▶ Dataset records:
++++++++++++++++++++

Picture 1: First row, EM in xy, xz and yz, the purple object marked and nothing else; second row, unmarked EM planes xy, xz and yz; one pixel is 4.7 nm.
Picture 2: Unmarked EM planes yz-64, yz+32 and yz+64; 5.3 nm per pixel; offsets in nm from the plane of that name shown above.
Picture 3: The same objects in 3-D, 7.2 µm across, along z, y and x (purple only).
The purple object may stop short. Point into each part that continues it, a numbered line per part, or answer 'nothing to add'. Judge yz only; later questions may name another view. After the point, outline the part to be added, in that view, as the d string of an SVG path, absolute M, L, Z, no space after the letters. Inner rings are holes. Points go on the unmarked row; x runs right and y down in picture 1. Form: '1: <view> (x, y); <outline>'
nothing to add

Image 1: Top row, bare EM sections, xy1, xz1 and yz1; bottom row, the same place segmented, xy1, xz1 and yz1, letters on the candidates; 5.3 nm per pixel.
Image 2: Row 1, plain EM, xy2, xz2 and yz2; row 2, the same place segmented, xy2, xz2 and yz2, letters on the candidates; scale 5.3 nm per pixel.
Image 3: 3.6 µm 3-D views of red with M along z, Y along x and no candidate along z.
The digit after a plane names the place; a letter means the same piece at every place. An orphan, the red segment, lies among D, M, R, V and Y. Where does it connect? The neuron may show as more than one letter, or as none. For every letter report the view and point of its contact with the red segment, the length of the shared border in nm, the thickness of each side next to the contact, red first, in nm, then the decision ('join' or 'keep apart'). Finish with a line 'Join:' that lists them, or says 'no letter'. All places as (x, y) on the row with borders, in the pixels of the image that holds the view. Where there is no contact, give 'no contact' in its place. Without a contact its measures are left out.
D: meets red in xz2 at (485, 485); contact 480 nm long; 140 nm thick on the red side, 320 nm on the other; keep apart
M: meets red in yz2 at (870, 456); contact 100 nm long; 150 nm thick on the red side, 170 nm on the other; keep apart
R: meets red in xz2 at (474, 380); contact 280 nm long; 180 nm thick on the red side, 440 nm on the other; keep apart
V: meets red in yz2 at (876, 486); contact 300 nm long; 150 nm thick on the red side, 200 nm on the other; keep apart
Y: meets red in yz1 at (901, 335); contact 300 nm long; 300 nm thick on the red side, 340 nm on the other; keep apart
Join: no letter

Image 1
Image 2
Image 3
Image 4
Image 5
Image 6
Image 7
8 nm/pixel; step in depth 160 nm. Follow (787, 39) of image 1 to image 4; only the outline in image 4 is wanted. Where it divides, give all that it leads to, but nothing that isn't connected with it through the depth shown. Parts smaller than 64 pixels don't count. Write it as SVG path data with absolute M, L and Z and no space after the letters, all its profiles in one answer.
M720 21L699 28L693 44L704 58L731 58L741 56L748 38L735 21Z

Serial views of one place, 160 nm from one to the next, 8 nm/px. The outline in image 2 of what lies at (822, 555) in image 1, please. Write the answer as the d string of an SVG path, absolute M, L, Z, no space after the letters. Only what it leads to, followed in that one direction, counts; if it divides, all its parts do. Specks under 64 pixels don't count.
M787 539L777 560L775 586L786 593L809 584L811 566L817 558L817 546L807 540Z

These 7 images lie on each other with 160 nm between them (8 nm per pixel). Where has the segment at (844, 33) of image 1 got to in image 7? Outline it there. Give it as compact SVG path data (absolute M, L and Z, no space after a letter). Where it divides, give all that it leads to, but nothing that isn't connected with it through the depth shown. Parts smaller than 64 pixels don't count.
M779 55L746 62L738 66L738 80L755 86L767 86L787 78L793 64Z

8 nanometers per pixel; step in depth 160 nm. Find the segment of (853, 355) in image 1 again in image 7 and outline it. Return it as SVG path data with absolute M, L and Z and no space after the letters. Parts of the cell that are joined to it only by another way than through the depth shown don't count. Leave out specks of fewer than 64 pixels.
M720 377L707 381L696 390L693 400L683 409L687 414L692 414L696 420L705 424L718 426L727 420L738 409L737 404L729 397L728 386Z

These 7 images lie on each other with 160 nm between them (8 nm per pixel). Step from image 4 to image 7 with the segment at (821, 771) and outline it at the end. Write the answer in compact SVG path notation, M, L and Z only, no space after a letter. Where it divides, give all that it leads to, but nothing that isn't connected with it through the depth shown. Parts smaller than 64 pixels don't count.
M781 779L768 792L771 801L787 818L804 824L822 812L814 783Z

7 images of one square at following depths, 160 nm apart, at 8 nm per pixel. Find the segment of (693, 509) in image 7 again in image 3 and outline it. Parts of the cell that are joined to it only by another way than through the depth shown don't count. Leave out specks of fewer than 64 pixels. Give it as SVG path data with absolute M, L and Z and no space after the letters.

++++++++++++++++++++

▶ Work required: Would you please restate all of the entries exactly?

▶ Answer space:
Picture 1: First row, EM in xy, xz and yz, the purple object marked and nothing else; second row, unmarked EM planes xy, xz and yz; one pixel is 4.7 nm.
Picture 2: Unmarked EM planes yz-64, yz+32 and yz+64; 5.3 nm per pixel; offsets in nm from the plane of that name shown above.
Picture 3: The same objects in 3-D, 7.2 µm across, along z, y and x (purple only).
The purple object may stop short. Point into each part that continues it, a numbered line per part, or answer 'nothing to add'. Judge yz only; later questions may name another view. After the point, outline the part to be added, in that view, as the d string of an SVG path, absolute M, L, Z, no space after the letters. Inner rings are holes. Points go on the unmarked row; x runs right and y down in picture 1. Form: '1: <view> (x, y); <outline>'
nothing to add

Image 1: Top row, bare EM sections, xy1, xz1 and yz1; bottom row, the same place segmented, xy1, xz1 and yz1, letters on the candidates; 5.3 nm per pixel.
Image 2: Row 1, plain EM, xy2, xz2 and yz2; row 2, the same place segmented, xy2, xz2 and yz2, letters on the candidates; scale 5.3 nm per pixel.
Image 3: 3.6 µm 3-D views of red with M along z, Y along x and no candidate along z.
The digit after a plane names the place; a letter means the same piece at every place. An orphan, the red segment, lies among D, M, R, V and Y. Where does it connect? The neuron may show as more than one letter, or as none. For every letter report the view and point of its contact with the red segment, the length of the shared border in nm, the thickness of each side next to the contact, red first, in nm, then the decision ('join' or 'keep apart'). Finish with a line 'Join:' that lists them, or says 'no letter'. All places as (x, y) on the row with borders, in the pixels of the image that holds the view. Where there is no contact, give 'no contact' in its place. Without a contact its measures are left out.
D: meets red in xz2 at (485, 485); contact 480 nm long; 140 nm thick on the red side, 320 nm on the other; keep apart
M: meets red in yz2 at (870, 456); contact 100 nm long; 150 nm thick on the red side, 170 nm on the other; keep apart
R: meets red in xz2 at (474, 380); contact 280 nm long; 180 nm thick on the red side, 440 nm on the other; keep apart
V: meets red in yz2 at (876, 486); contact 300 nm long; 150 nm thick on the red side, 200 nm on the other; keep apart
Y: meets red in yz1 at (901, 335); contact 300 nm long; 300 nm thick on the red side, 340 nm on the other; keep apart
Join: no letter

Image 1
Image 2
Image 3
Image 4
Image 5
Image 6
Image 7
8 nm/pixel; step in depth 160 nm. Follow (787, 39) of image 1 to image 4; only the outline in image 4 is wanted. Where it divides, give all that it leads to, but nothing that isn't connected with it through the depth shown. Parts smaller than 64 pixels don't count. Write it as SVG path data with absolute M, L and Z and no space after the letters, all its profiles in one answer.
M720 21L699 28L693 44L704 58L731 58L741 56L748 38L735 21Z

Serial views of one place, 160 nm from one to the next, 8 nm/px. The outline in image 2 of what lies at (822, 555) in image 1, please. Write the answer as the d string of an SVG path, absolute M, L, Z, no space after the letters. Only what it leads to, followed in that one direction, counts; if it divides, all its parts do. Specks under 64 pixels don't count.
M787 539L777 560L775 586L786 593L809 584L811 566L817 558L817 546L807 540Z

These 7 images lie on each other with 160 nm between them (8 nm per pixel). Where has the segment at (844, 33) of image 1 got to in image 7? Outline it there. Give it as compact SVG path data (absolute M, L and Z, no space after a letter). Where it divides, give all that it leads to, but nothing that isn't connected with it through the depth shown. Parts smaller than 64 pixels don't count.
M779 55L746 62L738 66L738 80L755 86L767 86L787 78L793 64Z

8 nanometers per pixel; step in depth 160 nm. Find the segment of (853, 355) in image 1 again in image 7 and outline it. Return it as SVG path data with absolute M, L and Z and no space after the letters. Parts of the cell that are joined to it only by another way than through the depth shown don't count. Leave out specks of fewer than 64 pixels.
M720 377L707 381L696 390L693 400L683 409L687 414L692 414L696 420L705 424L718 426L727 420L738 409L737 404L729 397L728 386Z

These 7 images lie on each other with 160 nm between them (8 nm per pixel). Step from image 4 to image 7 with the segment at (821, 771) and outline it at the end. Write the answer in compact SVG path notation, M, L and Z only, no space after a letter. Where it divides, give all that it leads to, but nothing that isn't connected with it through the depth shown. Parts smaller than 64 pixels don't count.
M781 779L768 792L771 801L787 818L804 824L822 812L814 783Z

7 images of one square at following depths, 160 nm apart, at 8 nm per pixel. Find the segment of (693, 509) in image 7 again in image 3 and outline it. Parts of the cell that are joined to it only by another way than through the depth shown don't count. Leave out specks of fewer than 64 pixels. Give it as SVG path data with absolute M, L and Z and no space after the letters.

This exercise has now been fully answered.